There are centuries of tradition (something of utmost importance to most Indians) which people fear will be lost as a consequence of an inter-faith marriage.

My good friend Varun’s sister married a Kashmiri Muslim a few years ago. Both of them went to Engineering college and completed their studies and went to the United States for higher studies and picked up a good job in a Fortune 100 company. Varun’s family is from the Brahmin community and the family has a software company in Mumbai. His sister is absolutely fine with her interfaith marriage. No issues.

Perhaps one of the good movies that I watched was Bombay. It was a 1995 romantic drama, written and directed by the legendary Mani Ratnam, with actors like Arvind Swami and Manisha Koirala in the lead.
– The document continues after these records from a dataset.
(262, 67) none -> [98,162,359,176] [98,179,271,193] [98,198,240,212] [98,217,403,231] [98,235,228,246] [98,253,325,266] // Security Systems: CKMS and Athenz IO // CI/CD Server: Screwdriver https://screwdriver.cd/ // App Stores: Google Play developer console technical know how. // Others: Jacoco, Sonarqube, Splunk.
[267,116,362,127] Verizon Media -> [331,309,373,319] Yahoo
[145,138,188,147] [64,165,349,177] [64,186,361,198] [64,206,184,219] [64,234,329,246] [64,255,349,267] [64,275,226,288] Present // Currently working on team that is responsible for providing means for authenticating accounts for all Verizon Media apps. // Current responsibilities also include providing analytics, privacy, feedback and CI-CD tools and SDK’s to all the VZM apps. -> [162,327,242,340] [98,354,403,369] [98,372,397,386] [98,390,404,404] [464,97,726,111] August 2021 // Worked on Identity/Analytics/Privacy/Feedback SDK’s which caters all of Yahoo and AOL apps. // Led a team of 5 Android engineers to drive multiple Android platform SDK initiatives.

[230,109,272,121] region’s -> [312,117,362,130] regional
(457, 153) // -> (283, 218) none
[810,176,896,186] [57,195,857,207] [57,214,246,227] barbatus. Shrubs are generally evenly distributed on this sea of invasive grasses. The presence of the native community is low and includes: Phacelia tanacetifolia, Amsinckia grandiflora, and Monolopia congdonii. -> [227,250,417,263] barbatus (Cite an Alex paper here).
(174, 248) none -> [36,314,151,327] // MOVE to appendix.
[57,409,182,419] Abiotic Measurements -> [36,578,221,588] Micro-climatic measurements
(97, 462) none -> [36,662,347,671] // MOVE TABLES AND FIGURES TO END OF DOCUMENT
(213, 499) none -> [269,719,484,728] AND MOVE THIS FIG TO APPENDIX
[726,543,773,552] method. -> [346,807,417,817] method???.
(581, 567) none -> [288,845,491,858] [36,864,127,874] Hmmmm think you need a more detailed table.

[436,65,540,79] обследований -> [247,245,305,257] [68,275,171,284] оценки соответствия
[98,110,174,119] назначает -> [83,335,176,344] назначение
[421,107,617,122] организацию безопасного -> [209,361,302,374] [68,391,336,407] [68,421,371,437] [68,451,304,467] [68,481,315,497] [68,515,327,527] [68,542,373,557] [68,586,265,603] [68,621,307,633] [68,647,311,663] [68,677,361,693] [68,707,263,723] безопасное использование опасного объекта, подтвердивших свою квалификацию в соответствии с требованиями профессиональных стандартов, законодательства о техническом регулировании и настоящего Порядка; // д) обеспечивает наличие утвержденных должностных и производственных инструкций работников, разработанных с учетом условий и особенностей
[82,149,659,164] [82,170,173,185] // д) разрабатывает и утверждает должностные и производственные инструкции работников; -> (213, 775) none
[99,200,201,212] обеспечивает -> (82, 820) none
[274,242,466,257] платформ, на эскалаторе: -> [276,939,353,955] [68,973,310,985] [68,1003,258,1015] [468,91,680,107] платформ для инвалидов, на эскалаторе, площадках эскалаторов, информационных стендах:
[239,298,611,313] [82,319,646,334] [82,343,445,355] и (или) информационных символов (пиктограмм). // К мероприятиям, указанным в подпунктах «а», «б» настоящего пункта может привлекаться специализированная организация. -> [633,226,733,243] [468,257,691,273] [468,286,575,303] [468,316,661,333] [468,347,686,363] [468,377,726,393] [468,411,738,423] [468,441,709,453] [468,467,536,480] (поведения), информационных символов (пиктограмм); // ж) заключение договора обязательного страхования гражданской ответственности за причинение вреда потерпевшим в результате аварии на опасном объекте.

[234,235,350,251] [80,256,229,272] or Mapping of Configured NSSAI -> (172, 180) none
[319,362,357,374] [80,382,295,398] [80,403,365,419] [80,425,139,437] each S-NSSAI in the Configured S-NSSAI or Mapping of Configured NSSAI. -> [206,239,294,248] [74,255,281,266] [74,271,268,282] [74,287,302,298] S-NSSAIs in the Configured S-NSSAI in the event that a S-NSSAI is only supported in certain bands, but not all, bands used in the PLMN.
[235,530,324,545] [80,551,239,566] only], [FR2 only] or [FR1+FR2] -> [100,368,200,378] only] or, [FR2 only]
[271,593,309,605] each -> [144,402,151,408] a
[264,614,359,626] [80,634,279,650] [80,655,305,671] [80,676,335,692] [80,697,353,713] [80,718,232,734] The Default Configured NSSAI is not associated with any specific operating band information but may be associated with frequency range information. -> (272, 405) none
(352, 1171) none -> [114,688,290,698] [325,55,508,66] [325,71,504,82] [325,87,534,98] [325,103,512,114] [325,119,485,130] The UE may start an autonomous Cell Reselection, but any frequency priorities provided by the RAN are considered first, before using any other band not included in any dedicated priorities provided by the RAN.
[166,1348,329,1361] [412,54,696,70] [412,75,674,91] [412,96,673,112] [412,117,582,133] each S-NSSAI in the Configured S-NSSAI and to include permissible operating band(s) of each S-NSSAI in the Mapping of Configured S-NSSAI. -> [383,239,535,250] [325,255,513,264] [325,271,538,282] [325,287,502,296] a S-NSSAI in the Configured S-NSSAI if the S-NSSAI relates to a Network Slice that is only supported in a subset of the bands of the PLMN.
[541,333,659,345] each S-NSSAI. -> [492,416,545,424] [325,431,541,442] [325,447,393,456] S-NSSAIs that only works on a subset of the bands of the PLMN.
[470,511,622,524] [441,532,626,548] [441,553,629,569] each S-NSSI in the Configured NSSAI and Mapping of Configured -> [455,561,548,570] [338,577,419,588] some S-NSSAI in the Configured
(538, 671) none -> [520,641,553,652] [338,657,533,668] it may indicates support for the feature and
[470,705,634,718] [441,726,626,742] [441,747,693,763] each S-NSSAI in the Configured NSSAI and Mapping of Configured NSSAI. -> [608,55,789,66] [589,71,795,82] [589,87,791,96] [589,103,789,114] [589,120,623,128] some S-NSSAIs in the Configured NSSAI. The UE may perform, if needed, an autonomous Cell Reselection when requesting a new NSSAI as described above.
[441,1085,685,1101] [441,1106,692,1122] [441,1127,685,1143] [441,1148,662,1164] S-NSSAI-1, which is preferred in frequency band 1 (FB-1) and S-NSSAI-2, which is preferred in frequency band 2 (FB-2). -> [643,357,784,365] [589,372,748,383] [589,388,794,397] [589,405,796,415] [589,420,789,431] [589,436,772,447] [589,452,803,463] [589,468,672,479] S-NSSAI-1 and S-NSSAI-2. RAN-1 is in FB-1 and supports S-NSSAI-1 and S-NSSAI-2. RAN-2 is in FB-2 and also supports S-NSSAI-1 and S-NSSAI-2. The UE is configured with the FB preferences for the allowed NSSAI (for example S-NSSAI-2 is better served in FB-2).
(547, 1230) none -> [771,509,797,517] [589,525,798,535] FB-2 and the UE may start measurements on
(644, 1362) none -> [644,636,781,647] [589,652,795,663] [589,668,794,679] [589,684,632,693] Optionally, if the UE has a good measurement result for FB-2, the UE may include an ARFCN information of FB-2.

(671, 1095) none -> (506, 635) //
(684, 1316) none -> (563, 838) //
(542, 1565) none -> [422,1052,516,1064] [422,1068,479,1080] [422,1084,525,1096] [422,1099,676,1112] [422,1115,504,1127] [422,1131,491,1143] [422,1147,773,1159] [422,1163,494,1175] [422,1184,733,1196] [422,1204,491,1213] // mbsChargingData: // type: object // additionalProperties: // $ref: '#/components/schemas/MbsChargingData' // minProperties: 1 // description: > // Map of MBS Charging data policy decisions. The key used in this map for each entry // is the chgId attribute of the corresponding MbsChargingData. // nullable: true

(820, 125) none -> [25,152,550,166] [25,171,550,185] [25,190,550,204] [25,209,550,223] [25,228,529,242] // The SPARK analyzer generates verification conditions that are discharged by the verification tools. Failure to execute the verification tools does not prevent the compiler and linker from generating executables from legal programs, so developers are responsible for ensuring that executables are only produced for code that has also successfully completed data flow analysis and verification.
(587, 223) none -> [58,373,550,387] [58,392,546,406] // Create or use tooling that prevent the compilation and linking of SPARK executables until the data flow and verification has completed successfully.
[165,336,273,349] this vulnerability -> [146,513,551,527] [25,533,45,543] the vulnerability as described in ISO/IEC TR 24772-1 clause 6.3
The film was also dubbed in Hindi, Telugu, and Malayalam with the same actors.

The storyline was a good one. The film tells the story of an inter-faith family in Bombay (now Mumbai) just before and during the Bombay riots which took place between December 1992 and January 1993 after the demolition of the Babri Masjid. It led to religious tensions and between Hindu and Muslim communities.

It is difficult for us to get quiet without much of an agenda of activities, or without some kind of media, news, Hollywood, Bollywood, or gossip activities entertaining us, isn’t it? Because we are part of an active culture, it has never been easier to meet every person, every ethnicity, every being, every creature than it is today. In your neighbourhood and workplace, you likely have people representing a diversity of ethnicities, races from around the world.

Ancestrally, I think that Islam is against inter-faith marriages, and there have been very few inter-faith marriages that have taken place in the subcontinent, and besides, since a great majority of South Asian Muslims are pretty close to Islam their religion, accepting inter-faith unions become hard for them.

Hinduism, on the other hand, has a relatively more tolerant stance on interfaith unions, and they seem to be cordial but by and large, inter-faith unions are frowned upon in the community.

Both Hindus and Muslims in India are highly tied to their religion, but this is slowly changing in the urban areas and in bigger cities like Mumbai, you come across people who are cosmopolitan and who are becoming less traditional. This is where most of the interfaith unions happen.

I’d say give it another 10 years and interfaith marriages will be way more common than you could imagine.